Exactly repeat all the records below, omitting the images they hold.

[Records from a dataset]
━━━━━━

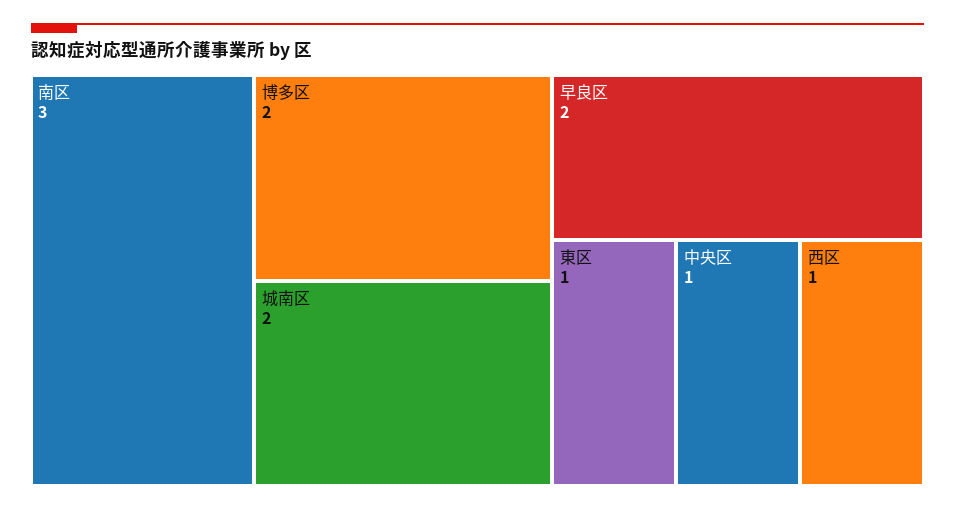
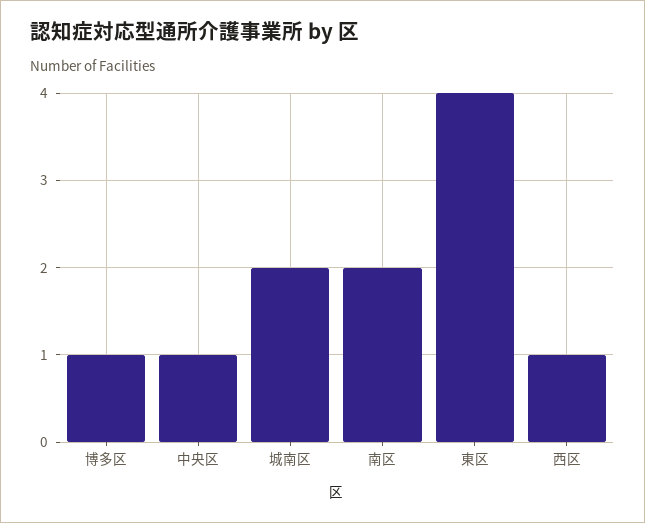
  {
-   "南区": 3,
+   "南区": 2,
-   "博多区": 2,
+   "博多区": 1,
    "城南区": 2,
-   "早良区": 2,
-   "東区": 1,
+   "東区": 4,
    "中央区": 1,
    "西区": 1
  }

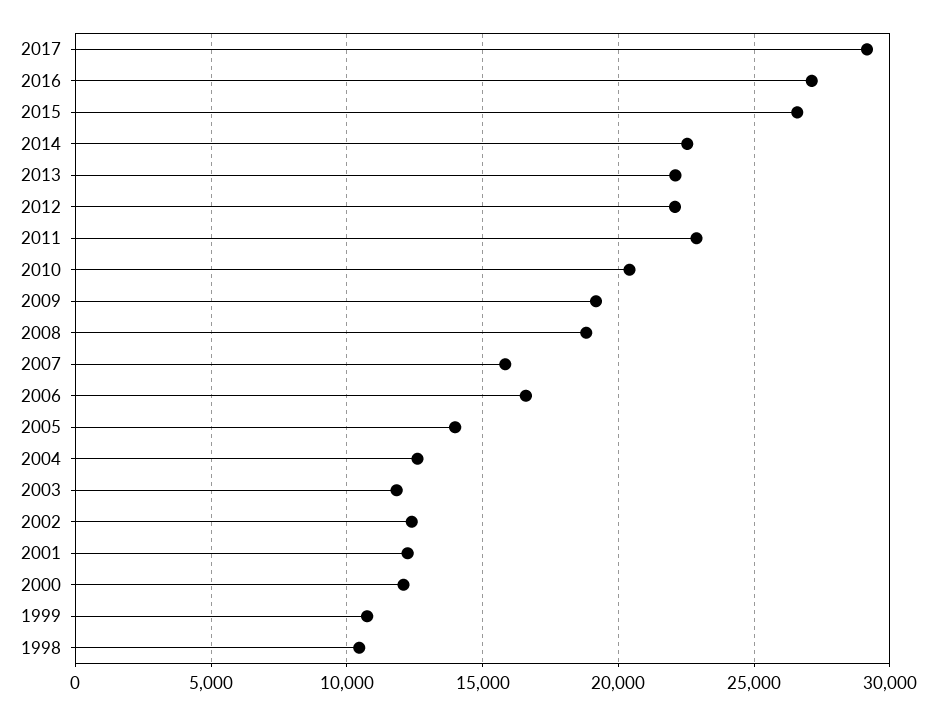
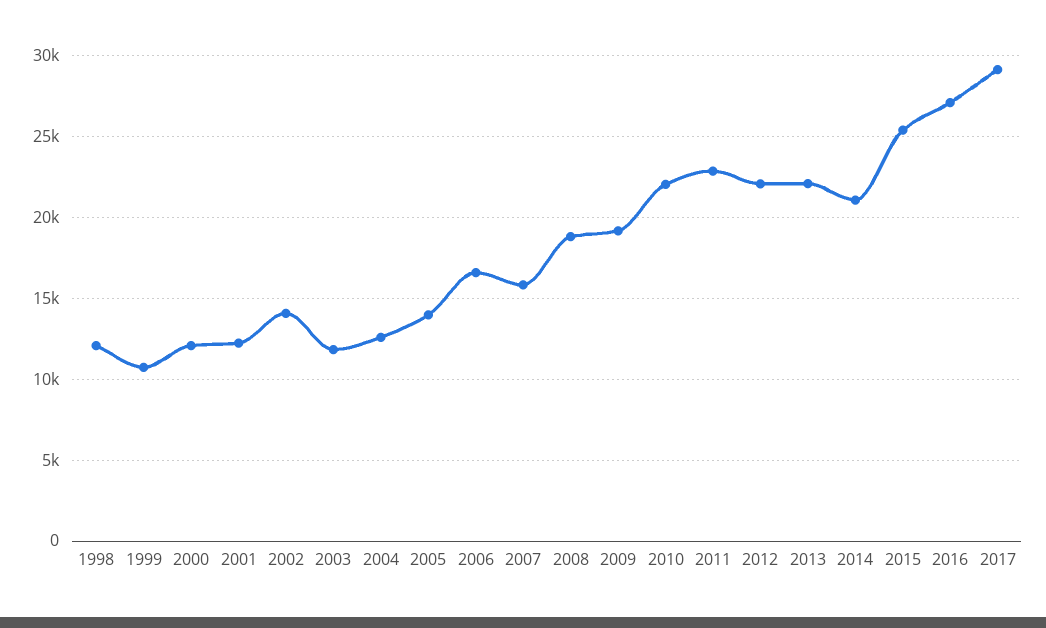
  {
    "2017": 29000,
    "2016": 27000,
-   "2015": 26500,
+   "2015": 25500,
-   "2014": 22500,
+   "2014": 21000,
    "2013": 22000,
    "2012": 22000,
    "2011": 23000,
-   "2010": 20500,
+   "2010": 22000,
    "2009": 19000,
    "2008": 19000,
    "2007": 16000,
    "2006": 16500,
    "2005": 14000,
    "2004": 12500,
    "2003": 12000,
-   "2002": 12500,
+   "2002": 14000,
    "2001": 12000,
    "2000": 12000,
    "1999": 10500,
-   "1998": 10500
+   "1998": 12000
  }

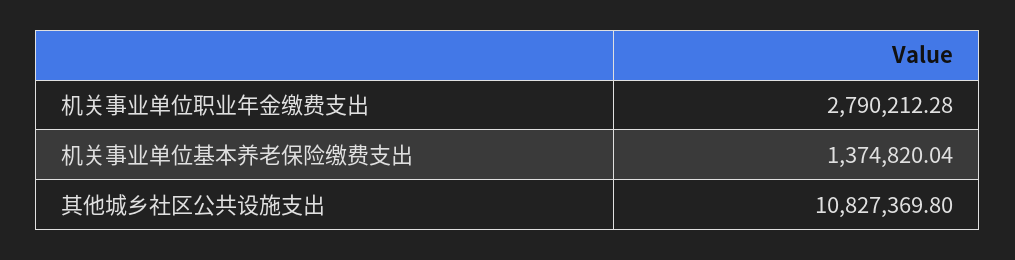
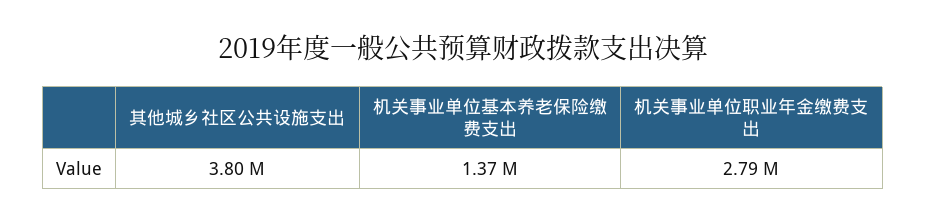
  {
    "机关事业单位职业年金缴费支出": 2790212.28,
    "机关事业单位基本养老保险缴费支出": 1374820.04,
-   "其他城乡社区公共设施支出": 10827369.8
+   "其他城乡社区公共设施支出": 3800000
  }

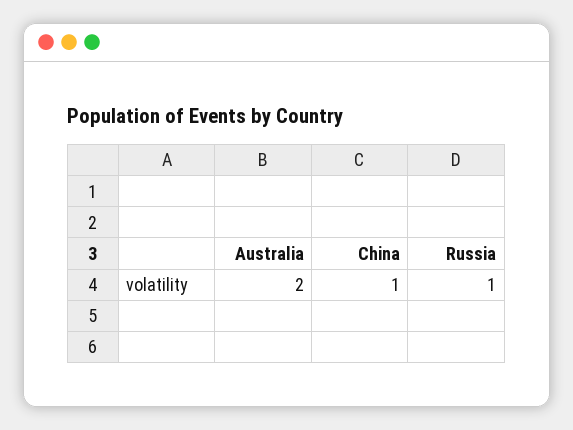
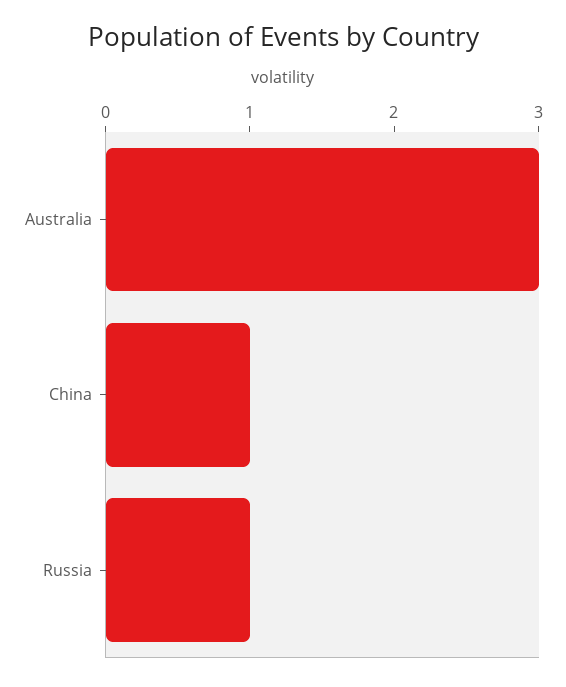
  {
-   "Australia": 2,
+   "Australia": 3,
    "China": 1,
    "Russia": 1
  }

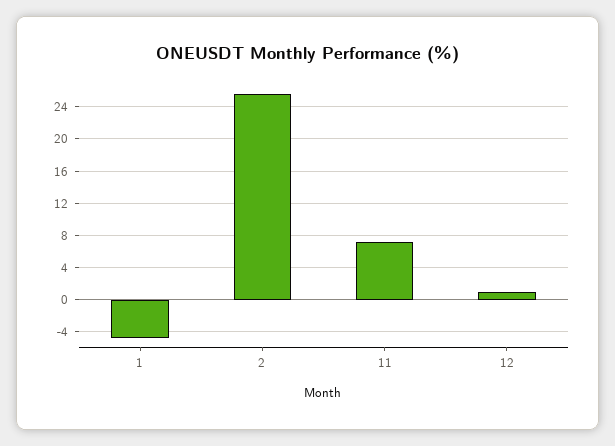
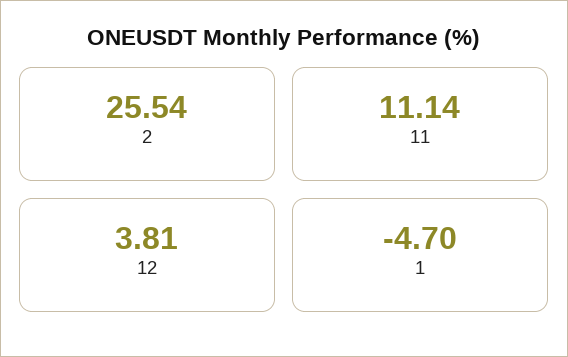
  {
    "1": -4.7,
    "2": 25.54,
-   "11": 7,
+   "11": 11.14,
-   "12": 1
+   "12": 3.81
  }

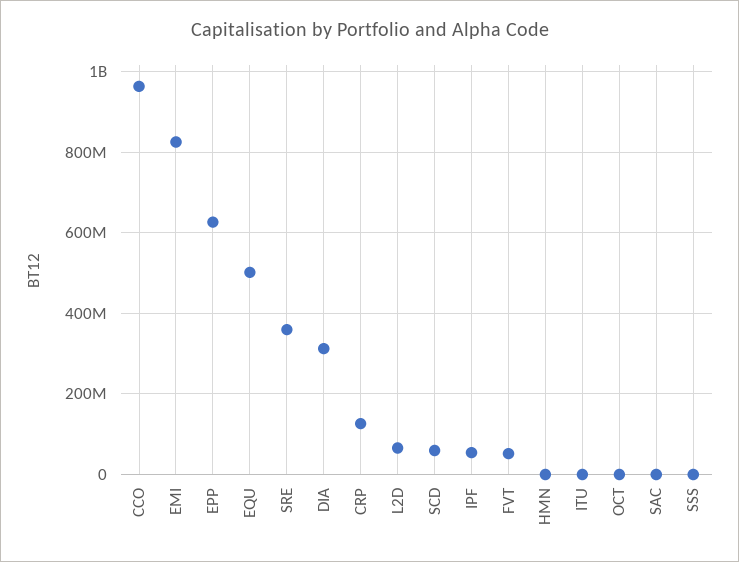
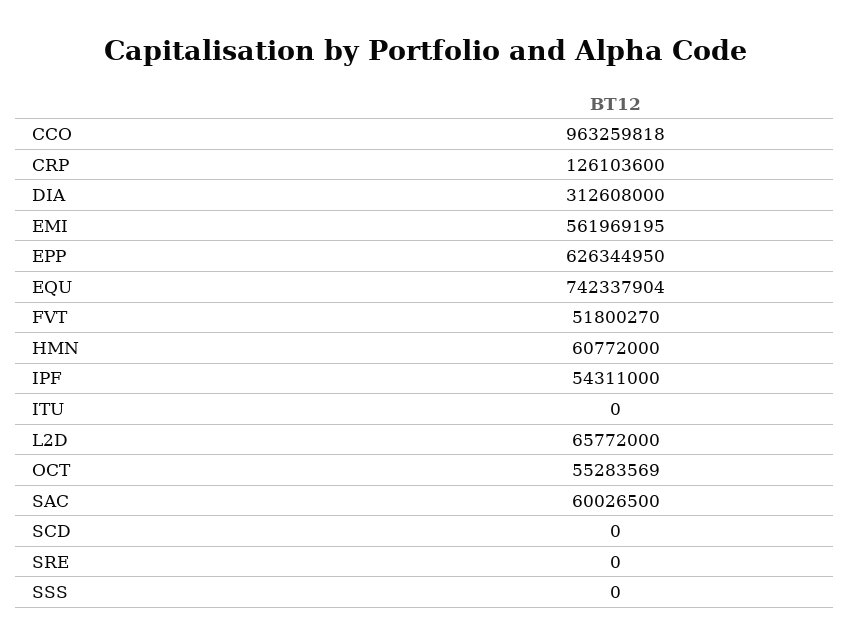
  {
    "CCO": 963259818,
-   "EMI": 820000000,
+   "EMI": 561969195,
    "EPP": 626344950,
-   "EQU": 500000000,
+   "EQU": 742337904,
-   "SRE": 360000000,
+   "SRE": 0,
    "DIA": 312608000,
    "CRP": 126103600,
    "L2D": 65772000,
-   "SCD": 60000000,
+   "SCD": 0,
    "IPF": 54311000,
    "FVT": 51800270,
-   "HMN": 0,
+   "HMN": 60772000,
    "ITU": 0,
-   "OCT": 0,
+   "OCT": 55283569,
-   "SAC": 0,
+   "SAC": 60026500,
    "SSS": 0
  }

━━━━━━

» Output of the exercise
  {
-   "南区": 3,
+   "南区": 2,
-   "博多区": 2,
+   "博多区": 1,
    "城南区": 2,
-   "早良区": 2,
-   "東区": 1,
+   "東区": 4,
    "中央区": 1,
    "西区": 1
  }

  {
    "2017": 29000,
    "2016": 27000,
-   "2015": 26500,
+   "2015": 25500,
-   "2014": 22500,
+   "2014": 21000,
    "2013": 22000,
    "2012": 22000,
    "2011": 23000,
-   "2010": 20500,
+   "2010": 22000,
    "2009": 19000,
    "2008": 19000,
    "2007": 16000,
    "2006": 16500,
    "2005": 14000,
    "2004": 12500,
    "2003": 12000,
-   "2002": 12500,
+   "2002": 14000,
    "2001": 12000,
    "2000": 12000,
    "1999": 10500,
-   "1998": 10500
+   "1998": 12000
  }

  {
    "机关事业单位职业年金缴费支出": 2790212.28,
    "机关事业单位基本养老保险缴费支出": 1374820.04,
-   "其他城乡社区公共设施支出": 10827369.8
+   "其他城乡社区公共设施支出": 3800000
  }

  {
-   "Australia": 2,
+   "Australia": 3,
    "China": 1,
    "Russia": 1
  }

  {
    "1": -4.7,
    "2": 25.54,
-   "11": 7,
+   "11": 11.14,
-   "12": 1
+   "12": 3.81
  }

  {
    "CCO": 963259818,
-   "EMI": 820000000,
+   "EMI": 561969195,
    "EPP": 626344950,
-   "EQU": 500000000,
+   "EQU": 742337904,
-   "SRE": 360000000,
+   "SRE": 0,
    "DIA": 312608000,
    "CRP": 126103600,
    "L2D": 65772000,
-   "SCD": 60000000,
+   "SCD": 0,
    "IPF": 54311000,
    "FVT": 51800270,
-   "HMN": 0,
+   "HMN": 60772000,
    "ITU": 0,
-   "OCT": 0,
+   "OCT": 55283569,
-   "SAC": 0,
+   "SAC": 60026500,
    "SSS": 0
  }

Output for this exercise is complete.